A deservedly popular network radio program asked to interview me—but then begged me to “work with them” because they are being closely monitored in terms of their “Islamic” content. “Please be sure to say something like ‘Many Muslims are moderate,’ or ‘All Muslims are not jihadists.’” I assured him that I usually say these kinds of things anyway because I believe them—but still, a cold wind blew across my grave.

A distinguished American government publication had previously interviewed me at great length and very respectfully about honor killings. The editors ultimately asked me to participate in a debate about whether coverage of honor killings in the West “stigmatizes” Muslims. I said it did not—that if anyone was “stigmatized” it was Hindus, whose India-based honor killings are covered by the same American mainstream media which will not cover Muslim honor killings in America. Guess what? When they sent me the final version for my approval I saw that they had dropped the word “Muslim” before “honor killings” and had added a sentence that softened what I had to say about such Muslim-on-Muslim crimes. I immediately re-inserted the word “Muslim” and hope that the piece sees the light of day as I wrote it.

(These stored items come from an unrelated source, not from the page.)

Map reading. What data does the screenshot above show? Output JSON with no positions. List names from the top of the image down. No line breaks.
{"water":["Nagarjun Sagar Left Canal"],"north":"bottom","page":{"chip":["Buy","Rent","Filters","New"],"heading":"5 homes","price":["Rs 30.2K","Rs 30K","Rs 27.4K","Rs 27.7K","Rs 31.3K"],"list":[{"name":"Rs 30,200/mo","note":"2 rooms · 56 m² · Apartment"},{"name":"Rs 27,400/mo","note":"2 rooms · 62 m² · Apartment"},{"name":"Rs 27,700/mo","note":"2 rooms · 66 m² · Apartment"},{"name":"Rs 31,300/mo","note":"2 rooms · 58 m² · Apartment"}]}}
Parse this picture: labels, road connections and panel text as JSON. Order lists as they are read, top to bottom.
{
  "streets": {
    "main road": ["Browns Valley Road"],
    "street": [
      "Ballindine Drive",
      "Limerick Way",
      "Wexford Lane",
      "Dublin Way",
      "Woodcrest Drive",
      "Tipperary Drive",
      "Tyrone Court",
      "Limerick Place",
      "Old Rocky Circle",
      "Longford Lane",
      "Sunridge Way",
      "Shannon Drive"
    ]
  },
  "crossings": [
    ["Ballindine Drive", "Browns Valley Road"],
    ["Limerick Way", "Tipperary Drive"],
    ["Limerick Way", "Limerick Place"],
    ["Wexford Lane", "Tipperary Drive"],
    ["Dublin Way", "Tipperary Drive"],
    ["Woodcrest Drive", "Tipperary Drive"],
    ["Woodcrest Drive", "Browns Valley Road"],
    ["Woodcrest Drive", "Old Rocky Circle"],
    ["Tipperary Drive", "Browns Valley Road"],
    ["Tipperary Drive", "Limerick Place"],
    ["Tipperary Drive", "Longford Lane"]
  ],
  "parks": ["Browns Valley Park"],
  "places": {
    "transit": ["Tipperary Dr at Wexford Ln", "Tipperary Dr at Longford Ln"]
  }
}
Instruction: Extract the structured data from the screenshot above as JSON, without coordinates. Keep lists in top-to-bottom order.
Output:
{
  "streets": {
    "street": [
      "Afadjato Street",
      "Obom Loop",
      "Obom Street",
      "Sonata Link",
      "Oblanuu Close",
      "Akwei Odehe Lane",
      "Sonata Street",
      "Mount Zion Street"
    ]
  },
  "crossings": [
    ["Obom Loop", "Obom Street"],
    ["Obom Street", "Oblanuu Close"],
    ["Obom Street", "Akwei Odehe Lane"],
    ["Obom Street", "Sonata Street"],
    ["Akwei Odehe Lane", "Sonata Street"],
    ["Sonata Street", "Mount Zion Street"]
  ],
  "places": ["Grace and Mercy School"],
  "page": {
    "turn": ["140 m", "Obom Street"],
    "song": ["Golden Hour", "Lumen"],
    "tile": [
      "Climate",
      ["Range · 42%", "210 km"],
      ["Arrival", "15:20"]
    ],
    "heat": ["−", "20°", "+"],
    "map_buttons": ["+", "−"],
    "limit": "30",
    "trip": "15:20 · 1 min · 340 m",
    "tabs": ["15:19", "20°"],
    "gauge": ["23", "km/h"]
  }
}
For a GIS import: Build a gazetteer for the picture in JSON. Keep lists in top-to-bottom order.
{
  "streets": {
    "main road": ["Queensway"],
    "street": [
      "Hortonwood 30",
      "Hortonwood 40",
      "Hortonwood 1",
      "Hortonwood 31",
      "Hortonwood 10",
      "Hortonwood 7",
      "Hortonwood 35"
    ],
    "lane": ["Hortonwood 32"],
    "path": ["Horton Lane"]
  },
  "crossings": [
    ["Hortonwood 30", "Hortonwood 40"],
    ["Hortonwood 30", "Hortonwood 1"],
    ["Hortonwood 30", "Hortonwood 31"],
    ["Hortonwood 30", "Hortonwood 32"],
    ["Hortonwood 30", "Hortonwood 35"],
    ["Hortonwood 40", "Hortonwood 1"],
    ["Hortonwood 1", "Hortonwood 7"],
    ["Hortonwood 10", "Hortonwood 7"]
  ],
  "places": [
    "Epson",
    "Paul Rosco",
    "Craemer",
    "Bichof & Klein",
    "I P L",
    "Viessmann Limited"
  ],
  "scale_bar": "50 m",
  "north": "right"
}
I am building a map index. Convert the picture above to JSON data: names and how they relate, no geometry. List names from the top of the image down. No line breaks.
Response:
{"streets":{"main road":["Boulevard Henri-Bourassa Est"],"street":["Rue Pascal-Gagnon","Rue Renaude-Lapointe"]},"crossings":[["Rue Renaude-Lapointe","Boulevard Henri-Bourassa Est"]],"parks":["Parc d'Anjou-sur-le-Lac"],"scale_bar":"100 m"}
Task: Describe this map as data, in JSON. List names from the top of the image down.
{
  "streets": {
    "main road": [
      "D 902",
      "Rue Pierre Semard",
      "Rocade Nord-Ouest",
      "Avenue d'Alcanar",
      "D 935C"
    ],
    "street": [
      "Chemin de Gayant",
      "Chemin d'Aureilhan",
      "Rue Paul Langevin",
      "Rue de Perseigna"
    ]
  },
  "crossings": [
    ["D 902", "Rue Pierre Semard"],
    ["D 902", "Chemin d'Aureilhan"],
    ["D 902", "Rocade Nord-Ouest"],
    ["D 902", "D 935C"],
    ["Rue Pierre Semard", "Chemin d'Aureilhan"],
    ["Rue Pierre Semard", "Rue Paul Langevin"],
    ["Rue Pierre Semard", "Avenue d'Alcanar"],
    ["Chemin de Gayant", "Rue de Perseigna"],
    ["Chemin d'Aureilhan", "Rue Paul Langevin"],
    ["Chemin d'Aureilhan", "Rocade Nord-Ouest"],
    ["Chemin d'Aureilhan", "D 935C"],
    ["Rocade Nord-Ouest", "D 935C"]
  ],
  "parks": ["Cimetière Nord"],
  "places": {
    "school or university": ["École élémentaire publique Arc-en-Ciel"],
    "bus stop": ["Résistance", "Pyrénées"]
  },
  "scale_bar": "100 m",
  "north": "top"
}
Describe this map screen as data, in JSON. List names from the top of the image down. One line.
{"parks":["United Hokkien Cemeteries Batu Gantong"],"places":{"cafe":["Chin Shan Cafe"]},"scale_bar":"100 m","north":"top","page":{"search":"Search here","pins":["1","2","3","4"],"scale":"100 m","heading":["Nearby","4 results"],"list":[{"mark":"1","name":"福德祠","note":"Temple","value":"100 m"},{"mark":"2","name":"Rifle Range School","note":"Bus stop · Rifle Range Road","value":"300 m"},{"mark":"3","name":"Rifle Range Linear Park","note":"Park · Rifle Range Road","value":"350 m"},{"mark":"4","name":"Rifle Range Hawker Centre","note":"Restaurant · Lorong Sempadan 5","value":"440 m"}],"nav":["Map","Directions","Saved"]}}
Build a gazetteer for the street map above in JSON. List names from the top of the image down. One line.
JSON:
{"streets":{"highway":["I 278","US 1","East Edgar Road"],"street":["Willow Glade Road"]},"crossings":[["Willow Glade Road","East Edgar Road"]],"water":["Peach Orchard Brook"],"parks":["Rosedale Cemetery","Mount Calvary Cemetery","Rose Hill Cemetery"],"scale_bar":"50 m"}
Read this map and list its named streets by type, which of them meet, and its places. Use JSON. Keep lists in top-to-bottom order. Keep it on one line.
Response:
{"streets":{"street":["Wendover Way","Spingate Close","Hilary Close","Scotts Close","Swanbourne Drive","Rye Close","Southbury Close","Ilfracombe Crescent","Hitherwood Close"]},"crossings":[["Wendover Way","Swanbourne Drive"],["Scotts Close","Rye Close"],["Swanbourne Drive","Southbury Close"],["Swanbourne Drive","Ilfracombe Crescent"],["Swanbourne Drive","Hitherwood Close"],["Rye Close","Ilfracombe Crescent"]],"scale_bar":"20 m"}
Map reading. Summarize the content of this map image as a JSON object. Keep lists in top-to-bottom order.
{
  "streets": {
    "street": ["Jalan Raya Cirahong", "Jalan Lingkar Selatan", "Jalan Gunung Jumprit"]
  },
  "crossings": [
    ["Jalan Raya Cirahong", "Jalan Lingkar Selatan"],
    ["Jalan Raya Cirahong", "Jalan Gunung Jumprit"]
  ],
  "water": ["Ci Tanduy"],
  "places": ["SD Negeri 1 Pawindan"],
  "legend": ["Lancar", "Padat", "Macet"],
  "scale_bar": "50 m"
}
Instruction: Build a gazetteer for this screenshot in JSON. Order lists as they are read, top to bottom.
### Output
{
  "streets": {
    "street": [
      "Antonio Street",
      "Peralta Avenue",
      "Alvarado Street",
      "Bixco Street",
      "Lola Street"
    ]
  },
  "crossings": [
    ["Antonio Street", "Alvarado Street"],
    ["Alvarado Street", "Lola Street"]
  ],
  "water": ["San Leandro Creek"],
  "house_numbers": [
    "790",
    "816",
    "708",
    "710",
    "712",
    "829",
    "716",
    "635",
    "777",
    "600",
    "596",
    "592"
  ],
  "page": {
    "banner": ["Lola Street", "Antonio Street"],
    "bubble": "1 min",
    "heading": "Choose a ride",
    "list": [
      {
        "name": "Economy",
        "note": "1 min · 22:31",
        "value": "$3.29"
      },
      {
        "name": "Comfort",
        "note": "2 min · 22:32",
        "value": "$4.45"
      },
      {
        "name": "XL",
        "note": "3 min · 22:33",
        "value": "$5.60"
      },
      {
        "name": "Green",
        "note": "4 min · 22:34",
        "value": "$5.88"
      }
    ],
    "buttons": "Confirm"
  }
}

I believe it will. I did not raise my voice or lose patience. Calmly but firmly, I re-inserted my own words and once more explained why they were logically necessary.

But I did wonder: To what extent have the Saudis bought up our government media? Or are the same-old-same-old “politically correct” speech code censorship regulations operating behind the scenes without benefit of legislation?

Finally, on the same day, a magazine commissioned me to write a piece about honor killings but the editor asked me to “try to be balanced so that his bosses will approve the piece more easily.” I pointed out that it was an opinion piece, not a news item. I wrote the piece. It is slated to run—but alongside a piece which will oppose my point of view.

The message is clear: Either steer clear of all Muslim subjects or write only positive things about Islam. At the very least, be prepared to have a companion piece which differs from your own, not in the next issue, but right alongside you, speaking over you, as you speak. Be prepared to have to “debate” as the price for being able to present your own arguments.